SOURCE —
↓↓↓
Quick tests with afl-showmap and test-instr.c seem to indicate its working, but this is not heavily tested yet.

Btw, this version of qemu is dated.. it wouldnt be hard to revamp this for the latest version of qemu if desired...

Tim
qemu-afl-patch.txt

Tim Newsham

unread,
Mar 12, 2016, 9:09:14 PM3/12/16
to afl-users
On Wednesday, February 10, 2016 at 8:46:14 PM UTC-10, Tim Newsham wrote:
Attached is an implementation of what I had in mind. 

I finally got some time to do some measurements.  I'm using a slightly different version than the patch I provided above, but based on the same concept.
Summary: the new version runs about 25% faster and measures slightly more edges (indicating a bug in the original afl-qemu-trace!).

To recap the patch's concept -- the idea is instead of having qemu compute the hash each time a basic block is executed, use the code generator to emit an instruction that has the hash hardwired into it, that calls into the trace function. 

I compared the edge coverage maps of my version to the original and found that my version was capturing more edges.  This surprised me at first so I spent some time to track down why -- it turns out that the current qemu version does not record an edge trace when a basic block branches back to itself.  I did not explore why this is but I imagine it has to do with where the AFL patch was added into cpu-exec.c.  The new version captures these the same way as it captures other edges since it happens in the JIT'd code. This means the new version records a superset of the edges recorded by the stock afl/qemu version.  

NOTE: This seems like a bug in the current afl-qemu-trace, and should probably be investigated further!

I measured the performance using "/usr/bin/lame /tmp/test.wav" [*].  I measured a baseline without qemu, and then I measured this with "afl-qemu-trace" (which doesnt perform any actual tracing) and with "afl-showmap -Q" (which uses qemu and does perform tracing.  The results are:

             real    user   sys
base    -   0.406   0.401 0.004

not tracing:
orig    -  15.591  15.583 0.00      - 38x
gen     -  12.947  12.935 0.004     - 32x   20% faster

tracing:
orig    - 290.677 290.467 0.087     - 716x
gen     - 218.020 217.826 0.094     - 537x  25% faster


The original version of afl/qemu ran 716x slower than the baseline and the new version rand 537x slower than the baseline.  The new version ran 25% faster than the original while tracing and 20% faster than the original when not tracing.
↑↑↑
DATASET EXCERPT —
↓↓↓
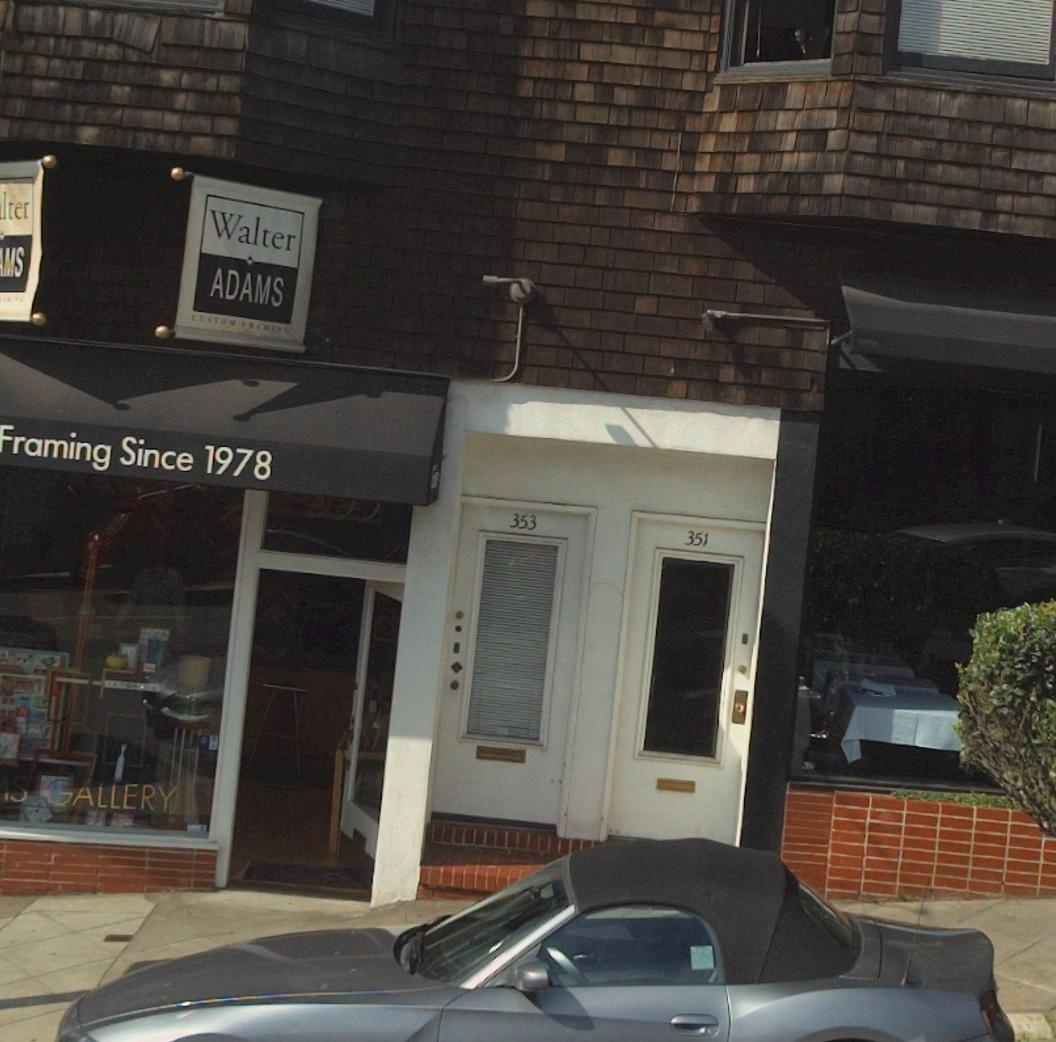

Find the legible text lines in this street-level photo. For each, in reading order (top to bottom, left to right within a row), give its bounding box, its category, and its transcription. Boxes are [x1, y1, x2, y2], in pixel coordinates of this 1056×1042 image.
↑↑↑
GIVEN REQUEST — Pick up the forum post on faster AFL tracing in qemu after its last sentence and keep it going.

RESPONSE TO THIS EXERCISE —
Tim


[*] Actual commands:
  time /usr/bin/lame /tmp/test.wav
  time ./afl-qemu-trace /usr/bin/lame /tmp/test.wav
  time ./afl-showmap -o out1 -Q -- ./afl-qemu-trace /usr/bin/lame /tmp/test.wav

Tim Newsham

unread,
Mar 15, 2016, 3:21:32 PM3/15/16
to afl-users

NOTE: This seems like a bug in the current afl-qemu-trace, and should probably be investigated further!

I investigated the afl-qemu-trace weirdness I saw earlier -- afl/qemu is tracing basic blocks before they are executing but before it checks for various exceptional conditions.  If an exception occurs the afl/qemu tracer will be invoked several times for the same basic block, leading to some spurious self edges.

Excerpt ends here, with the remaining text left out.